Gestern habe ich in der Kleinkunstdiele Bücken gespielt. Als erster Kabarettact überhaupt. Bücken, das liegt zwischen Bremen und Hannover und ist angebliche genau die geographische Mitte Niedersachsens (da musste ich am Anfang des Konzerts doch mal zwischen die Zuschauer gehen – um zu merken, wie sich das anfühlt, in der Mitte von Niedersachsen inmitten von Niedersachsen zu sein).
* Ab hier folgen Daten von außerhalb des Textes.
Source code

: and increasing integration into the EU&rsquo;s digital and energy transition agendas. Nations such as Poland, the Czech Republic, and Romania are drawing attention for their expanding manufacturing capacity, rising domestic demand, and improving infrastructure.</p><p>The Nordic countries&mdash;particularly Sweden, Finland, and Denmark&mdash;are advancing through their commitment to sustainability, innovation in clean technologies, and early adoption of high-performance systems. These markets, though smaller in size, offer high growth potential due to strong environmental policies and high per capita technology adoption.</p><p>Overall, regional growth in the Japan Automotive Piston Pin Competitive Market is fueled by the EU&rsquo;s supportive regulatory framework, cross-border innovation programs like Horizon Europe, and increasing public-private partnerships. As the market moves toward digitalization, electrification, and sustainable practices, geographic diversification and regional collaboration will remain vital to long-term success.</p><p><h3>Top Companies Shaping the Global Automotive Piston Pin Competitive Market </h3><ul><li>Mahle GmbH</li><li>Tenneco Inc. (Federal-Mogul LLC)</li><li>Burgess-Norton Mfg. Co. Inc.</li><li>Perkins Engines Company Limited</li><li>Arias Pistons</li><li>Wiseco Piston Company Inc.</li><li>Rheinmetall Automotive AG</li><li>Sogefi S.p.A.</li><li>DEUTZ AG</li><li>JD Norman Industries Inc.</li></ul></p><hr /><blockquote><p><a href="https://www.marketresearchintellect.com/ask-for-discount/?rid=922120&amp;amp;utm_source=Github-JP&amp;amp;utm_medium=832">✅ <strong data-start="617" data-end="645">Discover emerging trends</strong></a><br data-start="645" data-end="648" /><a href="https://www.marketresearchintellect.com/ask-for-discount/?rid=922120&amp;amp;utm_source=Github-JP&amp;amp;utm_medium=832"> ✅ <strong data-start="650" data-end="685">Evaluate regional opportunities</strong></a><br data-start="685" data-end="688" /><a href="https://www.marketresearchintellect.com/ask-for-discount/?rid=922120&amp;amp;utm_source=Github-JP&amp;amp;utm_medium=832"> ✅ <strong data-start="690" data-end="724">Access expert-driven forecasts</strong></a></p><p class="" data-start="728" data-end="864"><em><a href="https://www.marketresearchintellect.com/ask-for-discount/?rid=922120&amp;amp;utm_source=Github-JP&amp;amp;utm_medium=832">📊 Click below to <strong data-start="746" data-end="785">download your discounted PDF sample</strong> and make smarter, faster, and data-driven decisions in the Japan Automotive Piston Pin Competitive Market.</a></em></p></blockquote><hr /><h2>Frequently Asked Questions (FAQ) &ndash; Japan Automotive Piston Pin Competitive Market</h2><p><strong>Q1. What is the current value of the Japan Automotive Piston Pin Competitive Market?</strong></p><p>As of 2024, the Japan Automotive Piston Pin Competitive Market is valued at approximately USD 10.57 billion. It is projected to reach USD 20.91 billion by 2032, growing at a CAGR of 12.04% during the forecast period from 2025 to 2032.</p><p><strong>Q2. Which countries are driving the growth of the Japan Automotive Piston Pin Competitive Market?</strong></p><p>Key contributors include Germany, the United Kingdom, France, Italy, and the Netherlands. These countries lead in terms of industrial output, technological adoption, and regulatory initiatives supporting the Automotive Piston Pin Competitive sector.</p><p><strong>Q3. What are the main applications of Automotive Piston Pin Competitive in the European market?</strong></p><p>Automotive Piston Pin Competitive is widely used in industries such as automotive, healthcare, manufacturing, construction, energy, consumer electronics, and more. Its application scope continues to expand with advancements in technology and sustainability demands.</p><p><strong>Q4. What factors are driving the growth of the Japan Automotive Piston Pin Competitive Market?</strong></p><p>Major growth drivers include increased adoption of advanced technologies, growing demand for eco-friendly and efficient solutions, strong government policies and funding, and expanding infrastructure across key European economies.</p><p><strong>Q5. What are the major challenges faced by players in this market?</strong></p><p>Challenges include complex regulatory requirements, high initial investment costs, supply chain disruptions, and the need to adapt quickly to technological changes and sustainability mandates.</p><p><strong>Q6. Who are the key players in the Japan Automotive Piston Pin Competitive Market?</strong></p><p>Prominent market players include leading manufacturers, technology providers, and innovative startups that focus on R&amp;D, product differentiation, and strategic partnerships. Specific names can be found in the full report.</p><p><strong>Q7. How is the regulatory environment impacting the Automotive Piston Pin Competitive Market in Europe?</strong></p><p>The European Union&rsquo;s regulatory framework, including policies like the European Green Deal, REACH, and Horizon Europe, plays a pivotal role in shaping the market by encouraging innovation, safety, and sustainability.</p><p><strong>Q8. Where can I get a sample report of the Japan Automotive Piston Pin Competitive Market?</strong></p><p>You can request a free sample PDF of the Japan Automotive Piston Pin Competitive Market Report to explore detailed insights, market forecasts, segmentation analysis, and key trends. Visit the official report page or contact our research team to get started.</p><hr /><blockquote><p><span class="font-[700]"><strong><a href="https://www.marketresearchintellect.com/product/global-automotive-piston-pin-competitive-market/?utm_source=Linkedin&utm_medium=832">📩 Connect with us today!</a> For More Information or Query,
War ein super tolles Erlebnis mit grandioser Stimmung.

Der Betreiber der Kulturdiele hat gleich daneben noch mit seiner Familie eine Kaffeerösterei etabliert sowie einen nach den Prinzipien der Gemeinwohlökonomie wirtschaftenden Laden zum Verkauf von Kaffee, Wein, Kakao… Außerdem war er als Musiklehrer früher im Sabbatjahr in Mittel-und Südamerika unterwegs und hat an Schulen hospitieret, die interessante Musikprojekte zu Förderung ihrer Schüler initiiert haben. Toll, an Gesprächsthemen war kein Mangel!